From the May 2021 issue of Car and Driver.
Natasha Adams’s day job is selling new car parts. Her hobby is breaking (and fixing) them, which she does on an unusual daily driver, a desert-running Lexus LS400.
Adams, a 25-year-old sales rep at an O’Reilly Auto Parts in Southern California, enjoys off-roading in unusual automobiles. Before the LS400, she built a lifted Volvo wagon and took it to a car show, where she first spotted a Lexus on big wheels. “I thought it looked good like that, but it could be more.” She bought her LS400 from a cousin and set to figuring out how to make it what she imagined. “It’s not like I could just buy a kit for it,” she says. “I had to try different parts until I found ones that worked.”
Growing up, Adams would watch her dad drive, copying what he was doing with an imaginary steering wheel and pedals.
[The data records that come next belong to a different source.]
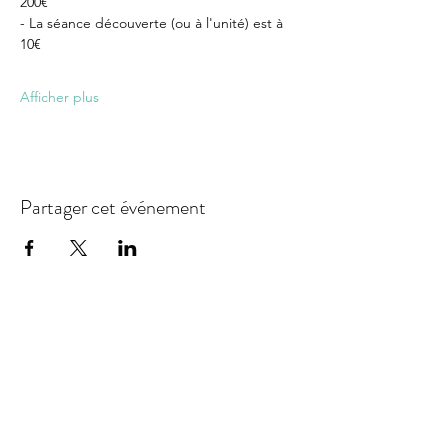
200€
- La séance découverte (ou à l'unité) est à 
10€
Afficher plus
Partager cet événement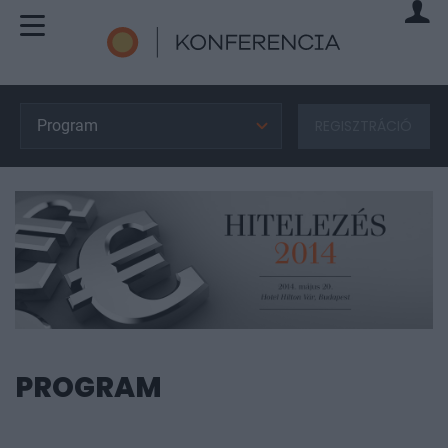
Program
REGISZTRÁCIÓ
PROGRAM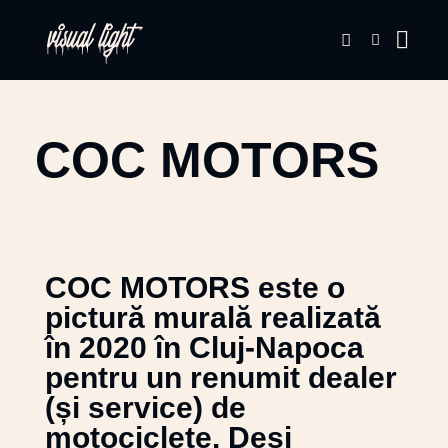
COC MOTORS
COC MOTORS este o
pictură murală realizată
în 2020 în Cluj-Napoca
pentru un renumit dealer
(și service) de
motociclete. Deși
He saw the family Suburban as just a means to get to the campsite, but as Adams got older, he supported her interest in off-roading with a sense of bemusement. “I had to beg him to teach me how to change my tire,” Adams says. “I was like, ‘Dad, if I’m going to learn how to drive, I need to know how to fix things.’ ”
The learning never stops, as the Lexus is in constant development. After discovering that Jeep and Lexus share a bolt pattern, Adams bought Wrangler YJ wheels, which she wrapped in 31-inch BFGoodrich All-Terrain T/A KO2s. When we spoke, she had the Lexus on a combo of mostly stock suspension and one-off spacers to give it a two-inch lift, and by the time we shot photos, it had been upgraded with custom coil-overs from Flatout Suspension.
Trying things and wrenching the car back into service is part of the fun. “There are easier ways to go off-road,” Adams says, but few get as much attention as a mud-spattered 31-year-old luxury sedan dressed in the livery of an Ivan Stewart trophy truck.